Dental implants are a solution for those with missing or damaged teeth. They are titanium fixtures that resemble tooth roots, and they are used to support replacement teeth. Implants are more permanent and natural-looking than other options, such as dentures or bridges. They also help keep the bone beneath the gum line healthy by stimulating it to grow, which is not always possible with other treatments.
There are several factors that influence whether a person is a good candidate for an implant, including age, health condition and bone density. People with uncontrolled chronic conditions, such as diabetes or leukemia, may not be able to heal properly, and patients who smoke or have had previous radiation therapy to the head or neck might also be disqualified.
The first step in determining if a patient is a good candidate for an implant involves taking X-rays to see how much bone remains in the upper and lower jaw. The X-rays are also used to determine if a patient needs a bone graft before undergoing an implant.
If a patient is deemed a good candidate for an implant, the next step is to schedule an appointment with the oral surgeon or dentist who will perform the procedure. During the consultation, the patient will discuss their health history and any medications they are taking. The doctor will then provide a written treatment plan with estimated costs and a time frame for the procedure.
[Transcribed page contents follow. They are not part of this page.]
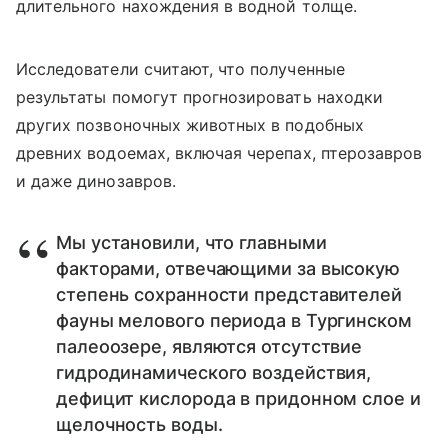
длительного нахождения в водной толще.
Исследователи считают, что полученные
результаты помогут прогнозировать находки
других позвоночных животных в подобных
древних водоемах, включая черепах, птерозавров
и даже динозавров.
Мы установили, что главными
факторами, отвечающими за высокую
степень сохранности представителей
фауны мелового периода в Тургинском
палеоозере, являются отсутствие
гидродинамического воздействия,
дефицит кислорода в придонном слое и
щелочность воды.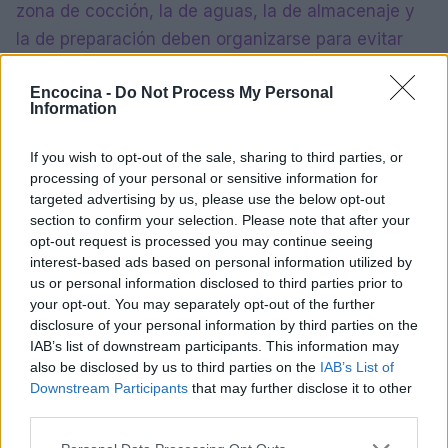
zona de cocción, la de aguas, la de almacenaje y
la de preparación deben organizarse para evitar
desplazamientos innecesarios. Además, es
Encocina -
Do Not Process My Personal
importante cuidar la ergonomía: las alturas y
Information
distancias deben adaptarse a quienes más usan la
cocina. Por ejemplo, la encimera debería estar
If you wish to opt-out of the sale, sharing to third parties, or
entre 90 y 92 cm de altura, y los pasillos deben ser
processing of your personal or sensitive information for
targeted advertising by us, please use the below opt-out
amplios para facilitar el movimiento.
section to confirm your selection. Please note that after your
opt-out request is processed you may continue seeing
Revisar las instalaciones eléctricas, la iluminación
interest-based ads based on personal information utilized by
y la extracción de humos es otro aspecto
us or personal information disclosed to third parties prior to
your opt-out. You may separately opt-out of the further
fundamental. Estas instalaciones deben ser
disclosure of your personal information by third parties on the
seguras y eficientes para garantizar un espacio
IAB’s list of downstream participants. This information may
cómodo y funcional. Según la AMC, es importante
also be disclosed by us to third parties on the
IAB’s List of
Downstream Participants
that may further disclose it to other
reservar entre un 10 y un 15% del presupuesto
third parties.
para imprevistos, ya que las reformas suelen
Please note that this website/app uses one or more Google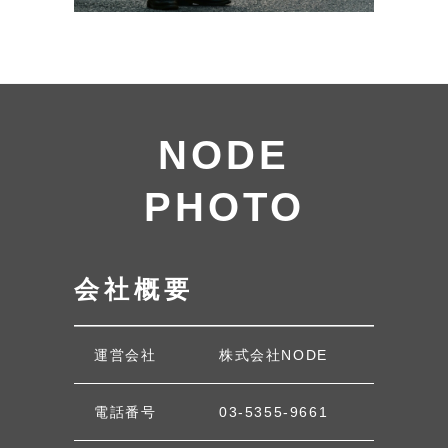
NODE
PHOTO
会社概要
運営会社
株式会社NODE
電話番号
03-5355-9661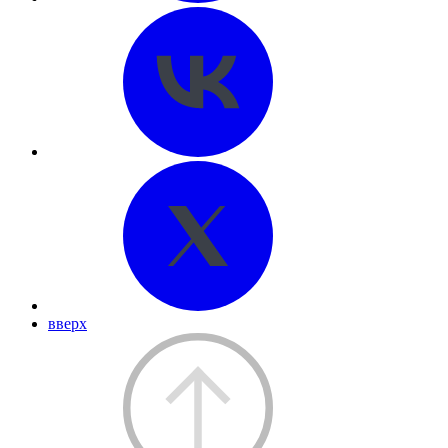
вверх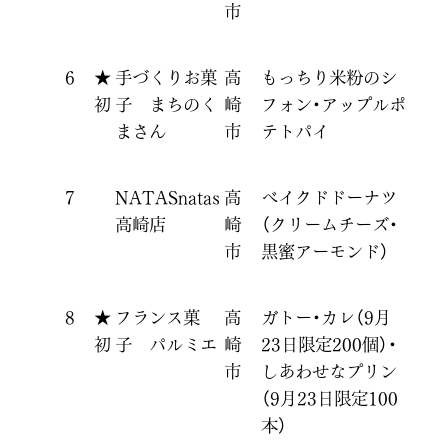
市
6
★
手づくりお菓
高
もっちり米粉のシ
初
子 まちのく
崎
フォン・アップルポ
まさん
市
テトパイ
7
NATASnatas
高
ベイクドドーナツ
高崎店
崎
（クリームチーズ・
市
黒蜜アーモンド）
8
★
フランス菓
高
ガトー・カレ（9月
初
子 パルミエ
崎
23日限定200個）・
市
しあわせなプリン
（9月23日限定100
本）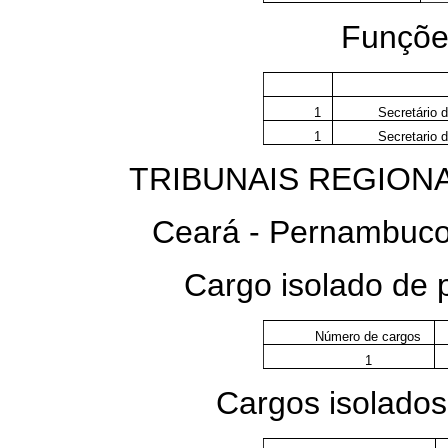
Funções
1
Secretário 
1
Secretario 
TRIBUNAIS REGIONA
Ceará - Pernambuco 
Cargo isolado de
Número de cargos
1
Cargos isolados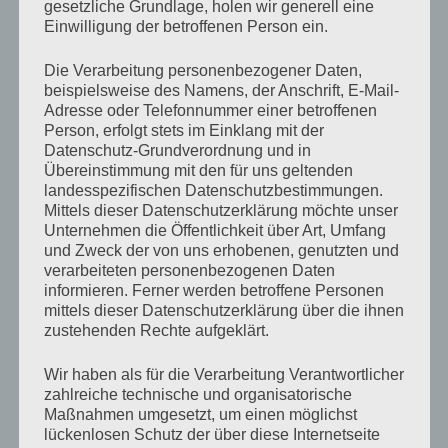
gesetzliche Grundlage, holen wir generell eine
Rainer Forst
Einwilligung der betroffenen Person ein.
Die Verarbeitung personenbezogener Daten,
beispielsweise des Namens, der Anschrift, E-Mail-
Adresse oder Telefonnummer einer betroffenen
Person, erfolgt stets im Einklang mit der
Datenschutz-Grundverordnung und in
Übereinstimmung mit den für uns geltenden
landesspezifischen Datenschutzbestimmungen.
Mittels dieser Datenschutzerklärung möchte unser
Unternehmen die Öffentlichkeit über Art, Umfang
und Zweck der von uns erhobenen, genutzten und
verarbeiteten personenbezogenen Daten
informieren. Ferner werden betroffene Personen
mittels dieser Datenschutzerklärung über die ihnen
zustehenden Rechte aufgeklärt.
Wir haben als für die Verarbeitung Verantwortlicher
zahlreiche technische und organisatorische
Maßnahmen umgesetzt, um einen möglichst
Stellvertretender Sprecher Teilinstitut
lückenlosen Schutz der über diese Internetseite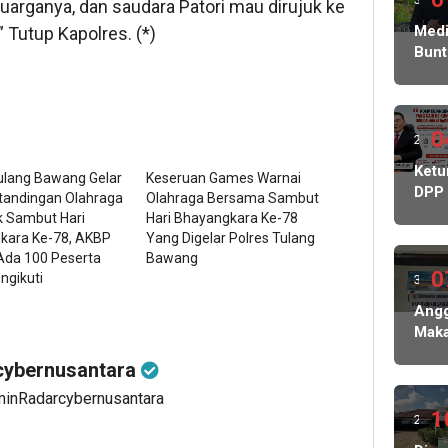
arganya, dan saudara Patori mau dirujuk ke
ming
Medi
 Tutup Kapolres. (*)
Bunt
lalu
Korb
Peni
Ratu
Juta
0
2
Sera
ming
Ket
Kasu
ulang Bawang Gelar
Keseruan Games Warnai
DPP
Ke
tandingan Olahraga
Olahraga Bersama Sambut
lalu
PWR
k Sambut Hari
Hari Bhayangkara Ke-78
Peny
Soro
kara Ke-78, AKBP
Yang Digelar Polres Tulang
Pols
Dug
Ada 100 Peserta
Bawang
Ged
Keb
0
ngikuti
3
Tata
Dan
ming
Ang
KDM
Mak
Mint
lalu
Rapa
BPK
ybernusantara
Disd
dan
Tub
minRadarcybernusantara
Keja
Rp7
1
2
Buk
Juta
Kont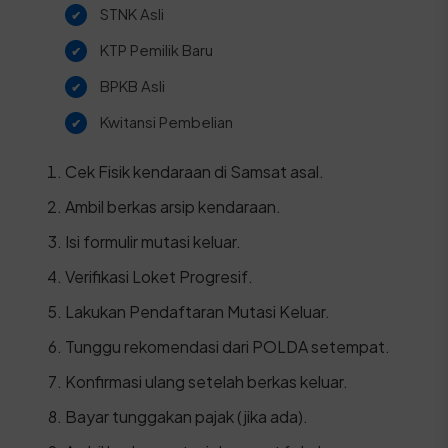
STNK Asli
KTP Pemilik Baru
BPKB Asli
Kwitansi Pembelian
Cek Fisik kendaraan di Samsat asal.
Ambil berkas arsip kendaraan.
Isi formulir mutasi keluar.
Verifikasi Loket Progresif.
Lakukan Pendaftaran Mutasi Keluar.
Tunggu rekomendasi dari POLDA setempat.
Konfirmasi ulang setelah berkas keluar.
Bayar tunggakan pajak (jika ada).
Before the implant is placed, the patient will receive local anesthesia to numb the area. A small incision is made, and the screw-like implant is inserted into the bone. The site is then covered with a small, firm cap that will protect it as it heals.
During the healing process, which can take between three and nine months, the implant integrates with the jawbone, becoming a permanent part of the mouth. Once the implant is healed, a connector called an abutment is screwed onto the top of the implant, and the final prosthesis (a single tooth, a bridge or a full denture) is attached to the abutment.
It is important for a patient to follow the care instructions after their surgery and to visit their dentist regularly for cleaning and examinations. They should also avoid activities that might cause a dry socket, such as smoking or blowing the nose excessively.
If a patient experiences pain or an infection that is related to their dental implant, they should contact their dentist immediately. They can also report any complications to the FDA through MedWatch, which is the agency’s safety information and adverse event reporting program. This will help the agency identify potential risks and improve the safety of medical products. This program is voluntary, and patients do not have to register to use MedWatch. However, registered users can receive email alerts about updates to the MedWatch website. In addition, they can also register to receive a printed copy of the MedWatch Annual Summary.